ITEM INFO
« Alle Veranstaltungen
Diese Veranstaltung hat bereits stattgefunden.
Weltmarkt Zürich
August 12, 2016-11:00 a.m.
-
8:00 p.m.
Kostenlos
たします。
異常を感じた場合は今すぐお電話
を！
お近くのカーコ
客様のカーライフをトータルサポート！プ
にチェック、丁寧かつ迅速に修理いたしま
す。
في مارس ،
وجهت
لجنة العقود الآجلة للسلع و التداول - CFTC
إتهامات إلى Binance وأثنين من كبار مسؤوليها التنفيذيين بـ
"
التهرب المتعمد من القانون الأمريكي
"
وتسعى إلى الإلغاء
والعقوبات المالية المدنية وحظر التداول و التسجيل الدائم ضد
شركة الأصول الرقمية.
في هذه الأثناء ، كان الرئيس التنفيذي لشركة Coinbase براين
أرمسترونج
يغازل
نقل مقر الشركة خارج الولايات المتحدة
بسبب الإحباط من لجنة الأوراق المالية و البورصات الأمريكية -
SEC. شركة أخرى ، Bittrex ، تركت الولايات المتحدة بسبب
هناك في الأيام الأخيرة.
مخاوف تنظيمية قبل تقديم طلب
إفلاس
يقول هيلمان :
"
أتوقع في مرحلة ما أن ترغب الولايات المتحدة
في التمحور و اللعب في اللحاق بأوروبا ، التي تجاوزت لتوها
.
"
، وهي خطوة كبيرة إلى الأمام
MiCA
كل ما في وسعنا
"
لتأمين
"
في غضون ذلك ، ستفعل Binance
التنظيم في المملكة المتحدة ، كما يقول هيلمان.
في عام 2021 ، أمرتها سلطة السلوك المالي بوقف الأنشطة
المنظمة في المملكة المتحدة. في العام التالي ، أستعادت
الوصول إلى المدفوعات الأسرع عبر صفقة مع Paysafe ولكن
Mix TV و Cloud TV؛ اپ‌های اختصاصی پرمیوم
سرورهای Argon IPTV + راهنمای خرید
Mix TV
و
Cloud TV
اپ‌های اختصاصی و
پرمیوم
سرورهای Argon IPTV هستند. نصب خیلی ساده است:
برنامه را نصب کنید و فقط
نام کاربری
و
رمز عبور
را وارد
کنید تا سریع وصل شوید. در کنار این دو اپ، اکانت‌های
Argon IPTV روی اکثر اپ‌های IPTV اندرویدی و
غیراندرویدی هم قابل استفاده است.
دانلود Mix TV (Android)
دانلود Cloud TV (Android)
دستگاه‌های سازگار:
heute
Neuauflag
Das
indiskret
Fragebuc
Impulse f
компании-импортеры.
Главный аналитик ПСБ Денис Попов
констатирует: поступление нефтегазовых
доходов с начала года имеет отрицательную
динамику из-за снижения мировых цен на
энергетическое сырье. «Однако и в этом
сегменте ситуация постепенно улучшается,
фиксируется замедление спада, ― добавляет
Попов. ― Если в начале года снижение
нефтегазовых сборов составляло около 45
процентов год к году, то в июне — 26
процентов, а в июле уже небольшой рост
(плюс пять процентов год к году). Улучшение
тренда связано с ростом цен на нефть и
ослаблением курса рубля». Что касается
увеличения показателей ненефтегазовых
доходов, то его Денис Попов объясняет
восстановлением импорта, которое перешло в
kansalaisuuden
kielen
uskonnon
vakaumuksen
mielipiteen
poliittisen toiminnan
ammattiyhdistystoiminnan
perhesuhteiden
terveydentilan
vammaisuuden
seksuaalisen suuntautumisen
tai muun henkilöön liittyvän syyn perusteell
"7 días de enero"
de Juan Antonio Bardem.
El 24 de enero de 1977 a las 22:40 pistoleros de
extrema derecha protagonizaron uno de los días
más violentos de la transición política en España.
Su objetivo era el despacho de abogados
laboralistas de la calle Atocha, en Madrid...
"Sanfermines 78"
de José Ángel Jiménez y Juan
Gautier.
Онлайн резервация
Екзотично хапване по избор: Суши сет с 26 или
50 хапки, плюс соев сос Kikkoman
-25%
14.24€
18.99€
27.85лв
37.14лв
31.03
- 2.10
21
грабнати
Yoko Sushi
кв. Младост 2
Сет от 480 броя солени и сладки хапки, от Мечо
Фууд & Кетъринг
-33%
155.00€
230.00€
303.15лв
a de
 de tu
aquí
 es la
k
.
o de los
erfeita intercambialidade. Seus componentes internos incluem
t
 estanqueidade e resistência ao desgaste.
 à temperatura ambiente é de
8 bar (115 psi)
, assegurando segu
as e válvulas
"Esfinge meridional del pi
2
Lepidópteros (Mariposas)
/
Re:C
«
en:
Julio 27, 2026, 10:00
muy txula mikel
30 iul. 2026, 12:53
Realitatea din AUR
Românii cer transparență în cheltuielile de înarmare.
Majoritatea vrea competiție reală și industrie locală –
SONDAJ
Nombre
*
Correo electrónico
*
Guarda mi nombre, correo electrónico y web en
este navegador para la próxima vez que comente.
══════════════════════════════
_Brief_:
Pull out every line in the items above that contains the word "году".

_Answer to this exercise_:
процентов год к году, то в июне — 26
(плюс пять процентов год к году). Улучшение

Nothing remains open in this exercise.